The project is an investigation of (relationships between) place, time and memory as manifested in artistic works exploring image, sound, text – or combinations of these. It builds upon the existing practices of participating artists and further extends investigations that have taken place within the framework of previous research projects and seminars, including, most recently, the seminar “Placeholders”, which took place at KHIB in September 2011.
The question of “Place” is considered both in terms of how artistic practices encounter and interact with actual places and, conversely, how creative acts can also take the form of “placemaking”. Artists connected to the project represent both of these positions, and in many instances, combine aspects of both in their investigations of the complex relationships between image (representation) and memory as lived experience of a specific space or place. The artistic strategies employed range from the interpretive – for example, how a contemporary composer might formulate a new soundtrack for a film such as “Berlin, A City Symphony”, through the investigative – such as photographic explorations of particular places, to the constitutive – how contemporary media are used to elaborate a “sense of place” that can be virtual distributed and post-geographic.
How “place” is constituted, reconfigured, deconstructed, augmented, discussed, described, experienced – through a variety of signifying practices – is the core theme and question of the project. There are a number of different approaches that will be used, examined, cross-referenced and interrogated during the project period. The intention is not to realize one single, unified artistic project, but to gather together a number of related and interconnected artistic processes through a series of thematically linked events that are also connected to discursive investigations of the project’s theme or themes.
While most of the participants have focussed principally upon the urban environment as both source and site for artistic investigations, a broader background to the project can be seen as a concern with landscape and memory, where the category “landscape” is not limited to the non-urban natural environment, but is the general condition of which “place” is a constituent element. A principle area of interest is the way in which this relationship between landscape and memory has been explored both by image makers, (here, film, video, and photography are the primary media under consideration) composers or sound artists, and by writers – not only theoreticians, but also literary authors whose work penetrates into the discourse of “place”. (See attached literature list)
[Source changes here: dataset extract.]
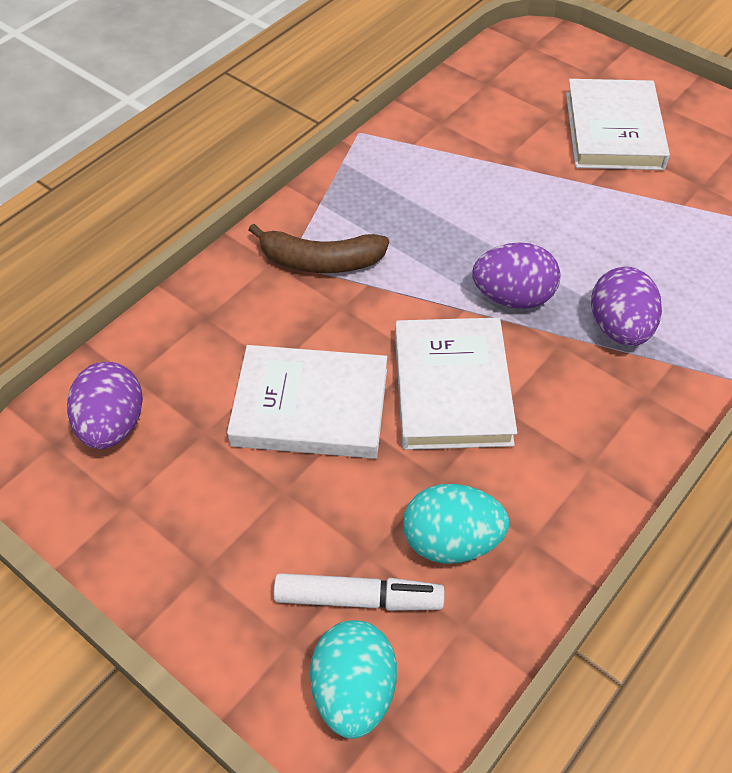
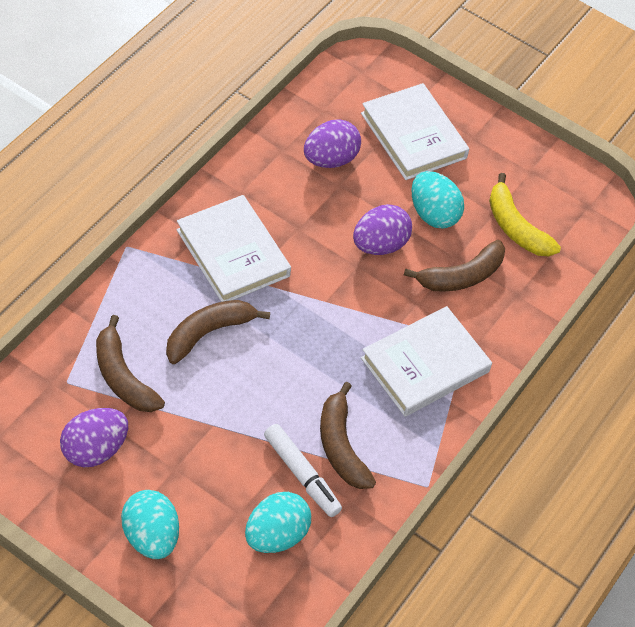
brown banana: [248,223,389,273] = 1 -> [96,315,165,412] [166,300,270,364] [320,382,376,489] [404,240,505,292] = 4
turquoise egg: [310,620,397,739] [403,484,510,564] = 2 -> [121,490,179,559] [245,492,311,553] [412,171,464,229] = 3
yellow banana: none = 0 -> [489,173,561,256] = 1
The project’s main focus will be upon the production of new artistic works, but importantly, this will happen against a background that examines the heritage of earlier practices, in particular the avantgarde cinema of the early twentieth century as expressed in films such as Walter Ruttman’s “Berlin, A City Symphony” and Dziga Vertov’s “Man with a Movie Camera” as well as others. The extension of the concerns of these films, through other twentieth century avantgardes and further onj into contemporary practices, is a significant aspect of the project. Participants represent a range of disciplines within the visual arts and contemporary music, and this will be reflected in the range and variety of approaches that will be utilised and examined through the project.